Eigentlich soll es ja in Mozarts Oper, wie der Titel schon sagt, um die „Hochzeit des Figaro“, eines Bediensteten im Hause des Grafen Almaviva, mit der dort ebenso beschäftigten Susanna gehen.
Doch dann wird diese Verbindung - wie der Ehestand insgesamt - gründlich in Frage gestellt. Den Anlass dazu gibt vor allem der Graf, der, obwohl verheiratet, auf Liebesabenteuer aus ist. Und dann ist da auch noch der junge, in der Wahl der Liebschaften äußerst zwanglose Page Cherubino.
Romantisches Setting
Liebe und Lust jedenfalls macht der Niederländer Floris Visser zum Hauptthema seiner turbulenten, in sich stimmigen, in den ersten beiden Akten zudem sehr kurzweiligen Essener Inszenierung.
Gideon Daveys Drehbühne verortet das Ganze dabei - TV-Serien wie „The Crown“ lassen grüßen - in den Innenräumen eines neoklassizistischen englischen Herrenhauses vor etwa 100 Jahren. Ein edles, romantisches Setting.

Allegorische Dimension
Zum spielfreudigen elfköpfigen Sängerensemble treten bei Visser zur Verdeutlichung seiner Intentionen zusätzlich zwei, fast durchgängig anwesende, streitbare allegorische Figuren.
Während Mick Morris Mehnert als beflügelter, ansonsten nur mit einem Lendenschurz bekleideter Cupido für die monogame Liebe kämpft, propagiert James Michael Atkins als Satyr mit Hörnern und Hufen wilde, ungebundene Leidenschaft.
Schwungvollen Soundtrack
Letzterer dringt nicht nur von außen (aus dem Orchestergraben) in die „heile Welt“ ein, sondern lässt zuletzt auch die Natur selbst - und damit das Naturhafte - ins Haus.
Tomás Netopil, der Essen zum Ende der Spielzeit als Generalmusikdirektor verlässt, steuerte dazu mit den Essener Philharmonikern einen von großer Sorgfalt geprägten, warmen, schwungvollen Soundtrack bei. Nur die Tempovorgabe für die Auftrittsarie des Cherubino geriet überzogen schnell.

Gut bis in die Nebenrollen
Seine auch in den zahlreichen Ensemble-Nummern gut miteinander harmonierenden Mozart-Solisten wurden angeführt von drei Kräften des Hauses: Baurzhan Anderzhanov sang einen hinreißenden Figaro mit erfrischendem, kernig-sattem Bariton. Der Graf des Tobias Greenhalgh konnte es in Bezug Gesang durchaus mit ihm aufnehmen.

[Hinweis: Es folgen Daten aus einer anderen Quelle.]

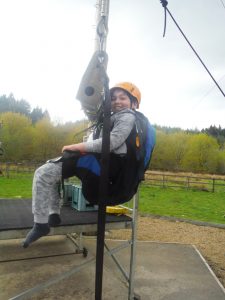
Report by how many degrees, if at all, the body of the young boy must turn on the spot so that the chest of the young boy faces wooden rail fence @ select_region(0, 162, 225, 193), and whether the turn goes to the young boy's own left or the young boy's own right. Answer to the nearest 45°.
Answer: approximately 90° to the young boy's own right

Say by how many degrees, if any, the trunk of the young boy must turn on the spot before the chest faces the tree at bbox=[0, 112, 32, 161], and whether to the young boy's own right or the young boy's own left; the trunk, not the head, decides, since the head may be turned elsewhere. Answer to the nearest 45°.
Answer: approximately 90° to the young boy's own right

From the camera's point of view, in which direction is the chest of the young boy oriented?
to the viewer's left

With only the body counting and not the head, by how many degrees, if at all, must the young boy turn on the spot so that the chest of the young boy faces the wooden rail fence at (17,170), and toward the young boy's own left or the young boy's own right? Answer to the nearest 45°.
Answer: approximately 90° to the young boy's own right

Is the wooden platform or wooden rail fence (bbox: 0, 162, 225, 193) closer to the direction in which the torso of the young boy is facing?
the wooden platform
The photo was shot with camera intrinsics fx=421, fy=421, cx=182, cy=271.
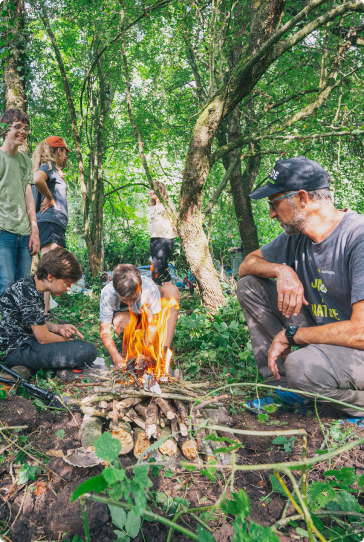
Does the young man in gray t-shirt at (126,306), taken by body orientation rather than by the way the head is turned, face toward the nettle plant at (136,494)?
yes

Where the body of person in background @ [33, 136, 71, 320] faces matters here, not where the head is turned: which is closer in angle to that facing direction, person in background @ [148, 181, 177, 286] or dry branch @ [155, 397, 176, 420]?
the person in background

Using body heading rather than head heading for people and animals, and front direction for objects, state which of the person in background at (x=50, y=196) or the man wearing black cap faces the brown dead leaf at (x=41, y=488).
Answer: the man wearing black cap

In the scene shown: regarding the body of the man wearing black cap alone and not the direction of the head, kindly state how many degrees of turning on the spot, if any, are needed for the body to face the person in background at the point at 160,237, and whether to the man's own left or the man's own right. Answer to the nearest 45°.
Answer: approximately 90° to the man's own right

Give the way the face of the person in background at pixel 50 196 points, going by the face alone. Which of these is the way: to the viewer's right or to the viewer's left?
to the viewer's right

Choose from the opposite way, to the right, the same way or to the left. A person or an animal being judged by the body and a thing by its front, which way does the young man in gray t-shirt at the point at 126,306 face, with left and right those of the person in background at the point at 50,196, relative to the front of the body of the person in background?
to the right

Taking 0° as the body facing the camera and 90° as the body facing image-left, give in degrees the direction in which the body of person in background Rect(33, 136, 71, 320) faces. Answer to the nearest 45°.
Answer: approximately 270°

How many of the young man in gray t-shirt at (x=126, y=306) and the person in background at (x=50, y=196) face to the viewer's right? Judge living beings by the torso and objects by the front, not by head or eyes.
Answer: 1
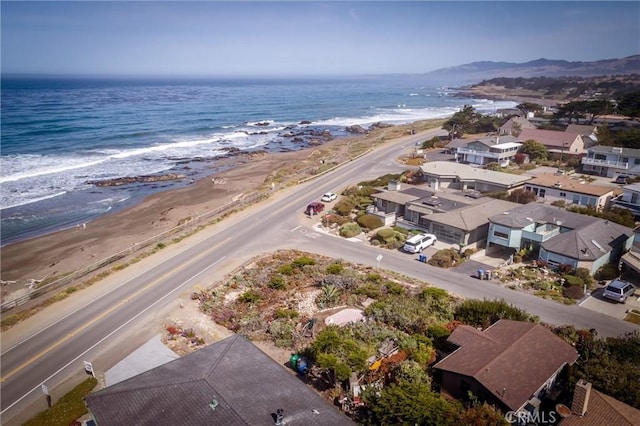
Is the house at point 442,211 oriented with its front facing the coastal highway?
yes

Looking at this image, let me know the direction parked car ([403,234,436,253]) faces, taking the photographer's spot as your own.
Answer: facing away from the viewer and to the right of the viewer

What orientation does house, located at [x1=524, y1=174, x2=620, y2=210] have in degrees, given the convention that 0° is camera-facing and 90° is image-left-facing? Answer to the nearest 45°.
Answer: approximately 45°

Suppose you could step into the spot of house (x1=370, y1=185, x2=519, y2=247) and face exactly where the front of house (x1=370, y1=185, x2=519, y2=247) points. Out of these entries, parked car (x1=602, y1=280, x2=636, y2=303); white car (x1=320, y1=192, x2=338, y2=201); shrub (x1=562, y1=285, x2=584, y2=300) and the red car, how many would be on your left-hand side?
2

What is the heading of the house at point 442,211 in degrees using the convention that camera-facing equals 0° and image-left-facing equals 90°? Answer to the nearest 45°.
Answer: approximately 45°
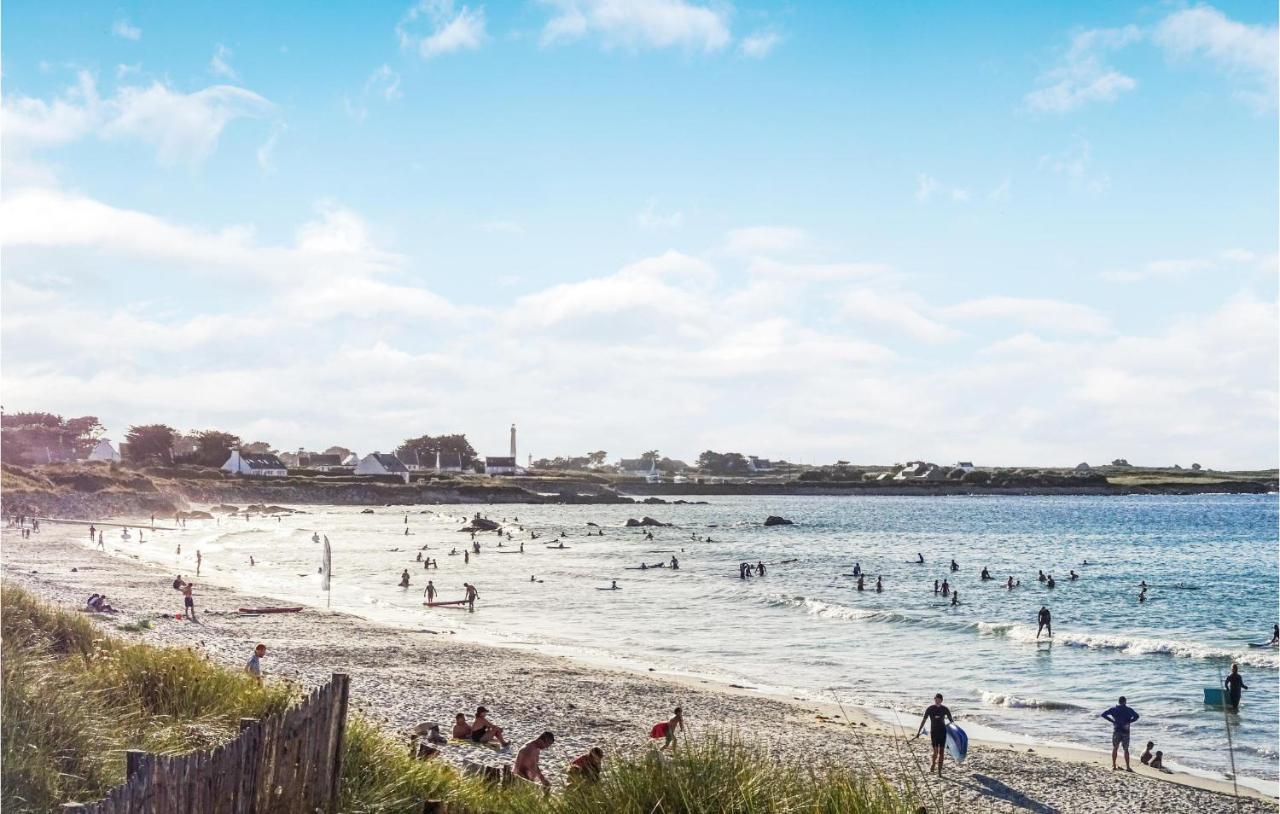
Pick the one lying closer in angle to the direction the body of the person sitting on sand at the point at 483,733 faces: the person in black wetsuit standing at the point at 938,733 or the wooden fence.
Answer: the person in black wetsuit standing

Jessica Muirhead berührte mit gewohnt homogener Stimmführung als vernachlässigte Gräfin. Die Susanna der gastierenden Markéta Klaudová steigerte sich im Laufe des Abends zu ebenbürtiger adliger Größe. Miriam Albano überzeugte als knabenhaft agierender Cherubino mit adäquat vibrierendem, sehr beweglichem Mezzosopran.
Musikmeister zum Priester
Glanzlichter in kleineren Rollen setzten insbesondere Uwe Eikötter als - hier vom Musikmeister zum Priester beförderter - Basilio und Natalija Radosavlijevic als Barbarina.
Christopher Bruckman begleitete die Rezitative pointiert und leicht am Hammerklavier. Das Premierenpublikum feierte diese letzte Essener Opernproduktion der Saison verdientermaßen mit Ovationen.